Was bedeutete das? Er war totenblaß geworden.
Meine Mutter stand gleich darauf auf.
»Ich gehe hinauf; bleibe du nur noch.«
»Nicht doch, Mutter. Ich gehe mit dir.«
»Bleib!« wiederholte sie fast hart. »Ich will allein sein.«
Sie ging. Da wir uns beide erhoben hatten, standen wir uns gegenüber.
Plötzlich warf er sich vor mir nieder, umfaßte mich, drückte sein Gesicht gegen meinen Leib, riß sich auf, stürzte hinaus.
Beim Tee trafen wir drei wieder zusammen.
»Frank wird fortgehen,« flüsterte ich der Mutter zu; aber er wird wiederkommen.

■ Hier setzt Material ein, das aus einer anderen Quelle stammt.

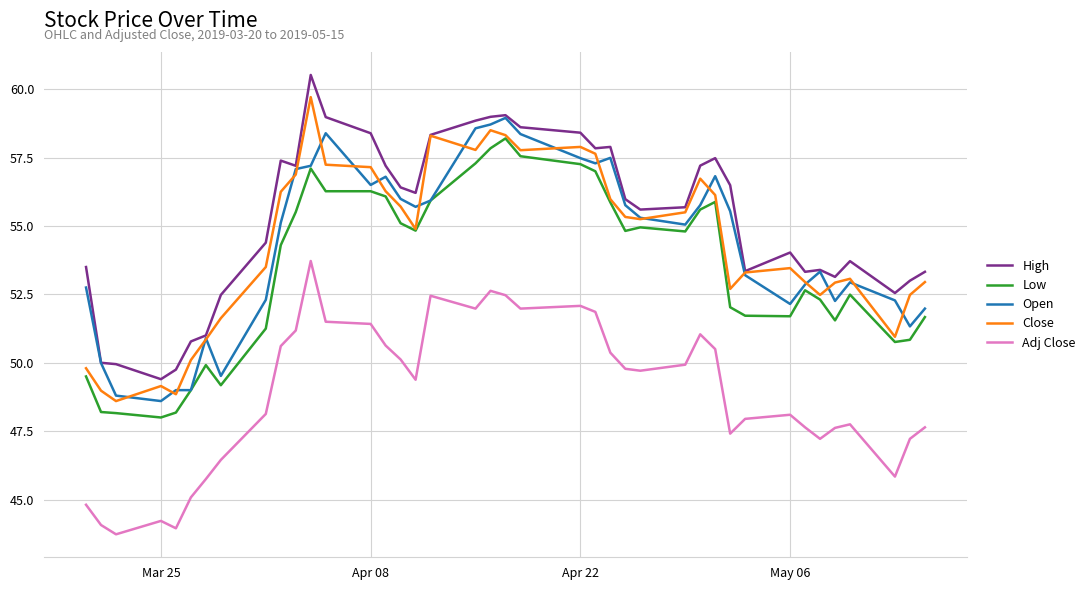

What is the difference between the maximum and minimum values in the Close series?

11.1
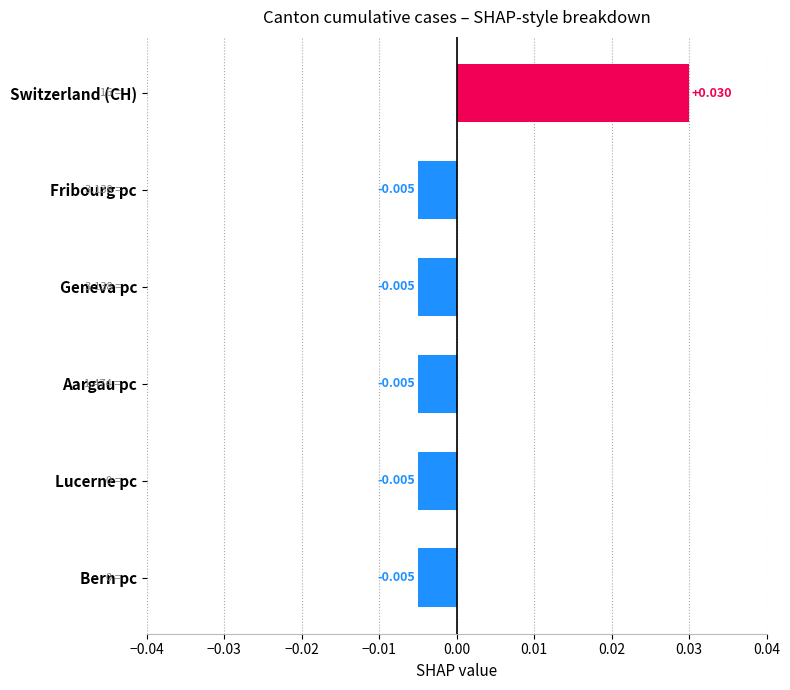

Which label corresponds to the largest value in the chart?

Switzerland (CH)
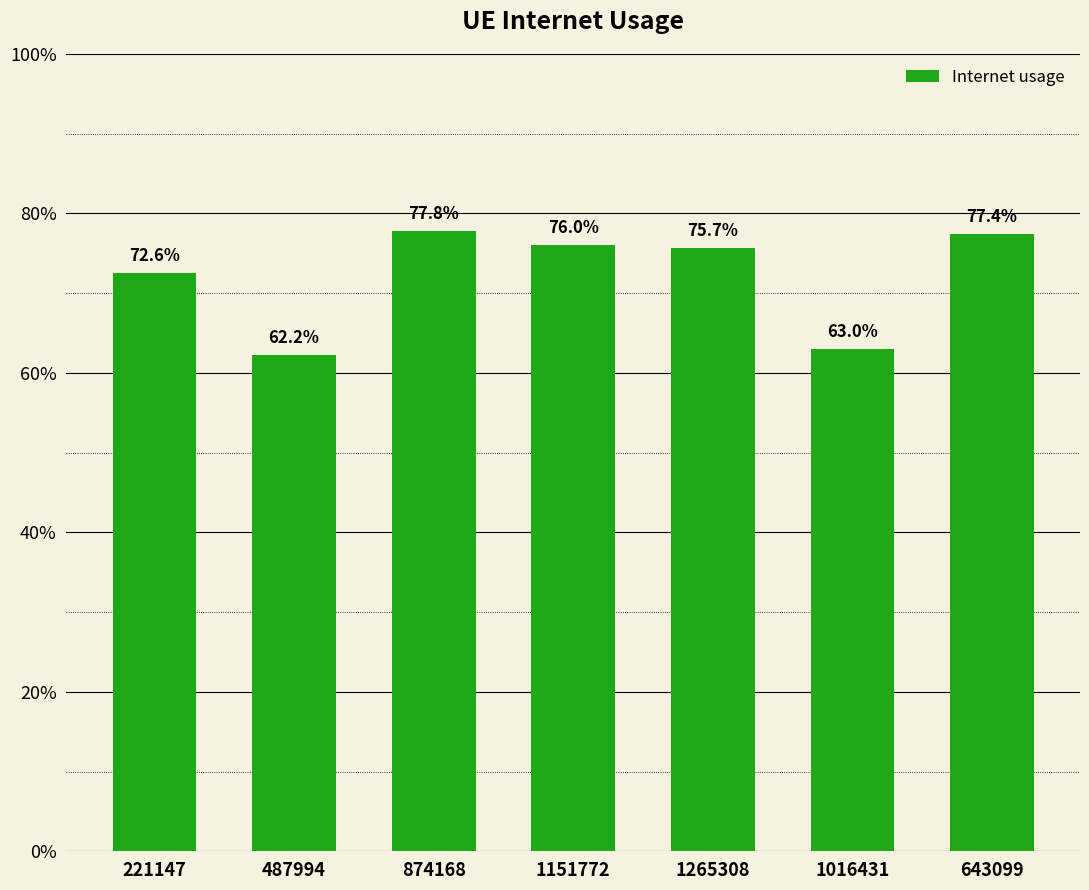

What is the difference between the maximum and minimum values?

0.2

Wir waren beide fast heiter. Frank erzählte von einer Wanderung, die er nach seiner Rückkehr von Amerika durch die Schweiz und Tirol gemacht hatte. Er war auf derselben in ein wildes Tal gekommen, wo die Natur so großartig war, daß sie sein Gemüt fast zermalmte. Dennoch wollte er einmal dort leben. In seiner hinreißenden Weise schilderte er die Existenz in der Öde unter einem halbwilden Volk, das er, in stetem Kampf gegen eine feindselige Natur, der Kultur zuführen wollte.
Meine Blicke hingen an ihm, gewiß nicht minder strahlend als die seinen. Kaum, daß ich an mich zu halten vermochte, mich ihm nicht an die Brust zu werfen, nicht in einem Atem zu jauchzen und zu schluchzen: du bist groß, du bist gut! Und mich, du Großer und Guter, liebst du! Ich bin die Auserwählte.